Roger McIntyre, professeur de psychiatrie et de pharmacologie à l’Université de Toronto, a déclaré que les masques ont été un «problème très controversé» pendant la pandémie.

Ils ont été politisés et il y a eu une érosion de la confiance dans les responsables de la santé publique depuis le début de la pandémie, a-t-il déclaré.

Au fur et à mesure que de plus en plus d’informations sur le virus devenaient connues, il était important que les scientifiques et les responsables de la santé publique recalibrent leur message pour suivre «l’histoire en évolution rapide», a affirmé M. McIntyre.
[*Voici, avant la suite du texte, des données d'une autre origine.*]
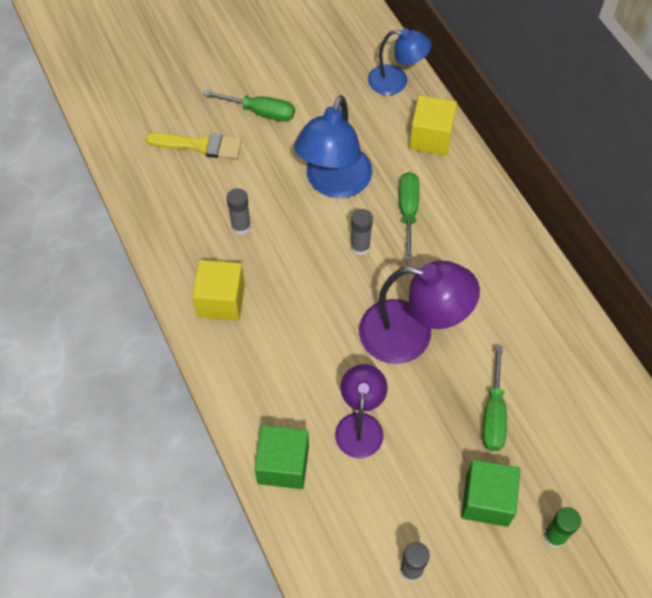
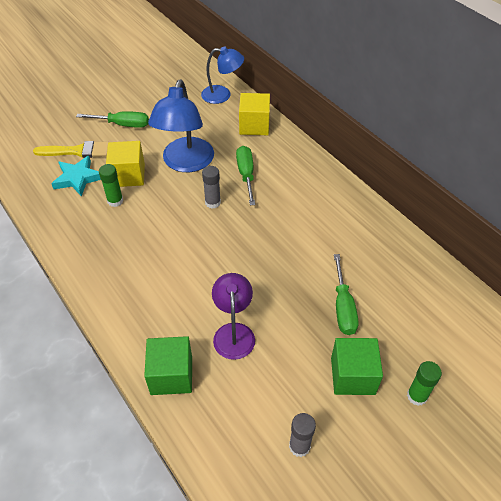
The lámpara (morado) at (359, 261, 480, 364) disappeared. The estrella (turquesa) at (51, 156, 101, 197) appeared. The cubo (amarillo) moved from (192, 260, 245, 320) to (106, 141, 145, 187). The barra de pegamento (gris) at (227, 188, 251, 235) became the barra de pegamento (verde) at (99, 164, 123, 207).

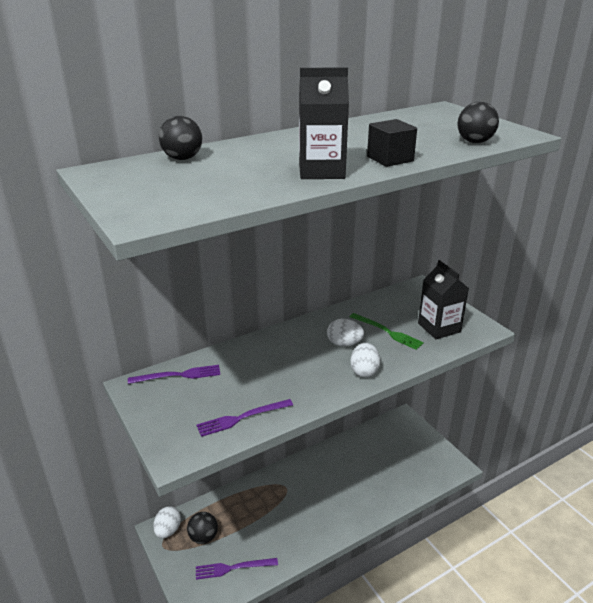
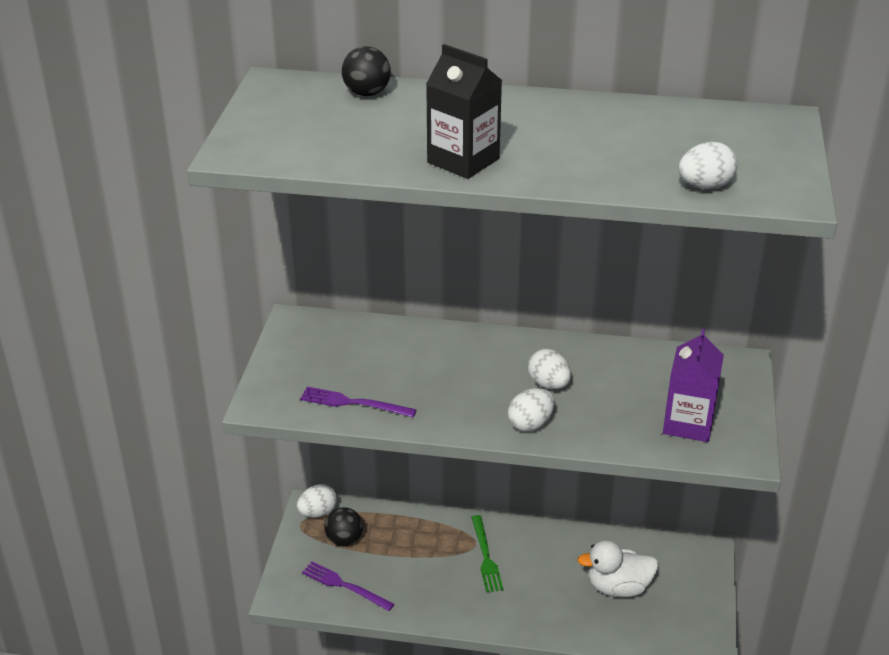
The tenedor (morado) at (128, 365, 220, 384) disappeared. The cubo (negro) at (367, 119, 417, 167) disappeared. The pato (blanco) at (577, 540, 658, 597) appeared. The tenedor (verde) moved from (350, 313, 424, 350) to (471, 515, 503, 592). The pelota (negro) at (457, 102, 499, 143) was replaced by the huevo (blanco) at (679, 142, 738, 189). The cartón de leche (negro) at (418, 260, 469, 339) became the cartón de leche (morado) at (663, 328, 724, 442).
«Je crois vraiment que nous avons eu une pandémie de méfiance parmi de nombreuses organisations, agences et structures de notre société», a-t-il avancé. «Et c’est pourquoi vous voyez des gens marcher dans les rues avec un masque sur la tête ou au menton.»

M. Taylor est l’auteur principal d’une étude datant de février 2021 sur l’efficacité des masques et les attitudes négatives à leur égard. L’étude a révélé que 84% des gens portaient des masques à cause de la COVID-19, tandis que les 16% restants qui refusaient d’en porter représentaient «une minorité petite, mais très bruyante».

Il a ajouté que bien que l’étude n’ait pas examiné les raisons pour lesquelles les gens ne veulent pas porter de masques, les sondages d’opinion indiquent qu’ils les trouvent inefficaces et inconfortables.

L’étude a noté que des arguments similaires avaient été avancés il y a plus d’un siècle lors de la grippe espagnole, qui avait vu la formation de la «ligue antimasque».

S’opposer fortement aux masques est un trait de personnalité observé dans des endroits très individualistes comme le Canada, les États-Unis, l’Europe et l’Australie, a-t-il déclaré. C’est comme un enfant de trois ans qui défie l’autorité et refuse de nettoyer sa chambre, a-t-il comparé en riant.

«C’est très mignon chez un enfant de trois ans. Ce n’est pas si mignon chez un homme de 30 ans quand vous dites: “S’il vous plaît, portez un masque” et qu’il vous regarde en disant: “vous n’êtes pas mon patron.”»

Caroline Colijn, professeure de mathématiques à l’Université Simon Fraser à Burnaby, en Colombie-Britannique, a déclaré qu’il existe suffisamment de preuves pour montrer que les personnes qui portent des masques sont moins susceptibles d’être infectées.

Mais ce que les scientifiques ne savent pas, c’est exactement combien d’infections ont été évitées grâce aux masques, a-t-elle ajouté. C’est en partie parce que les gens ne portent pas de masque dans leurs interactions quotidiennes et qu’il est difficile d’estimer quel aurait été le nombre d’infections sans eux, a-t-elle déclaré.

«Nous n’en savons pas vraiment assez pour dire au Canada combien d’infections le port de masque et l’obligation du port du masque ont évitées», a dit Mme Colijn.

M. Taylor a déclaré qu’à ce stade de la pandémie, il aimerait que le port du masque se poursuive dans les endroits surpeuplés, comme les transports en commun ou lorsque quelqu’un a un rhume.

«C’est comme s’il pleut, je vais prendre un parapluie et sortir», a-t-il illustré. «Je ne vais pas joindre un groupe antiparapluie, ce qui serait insensé. Alors oui, cela a du bon sens pratique d’utiliser un masque en cas de besoin sans que le gouvernement me dise de le porter.»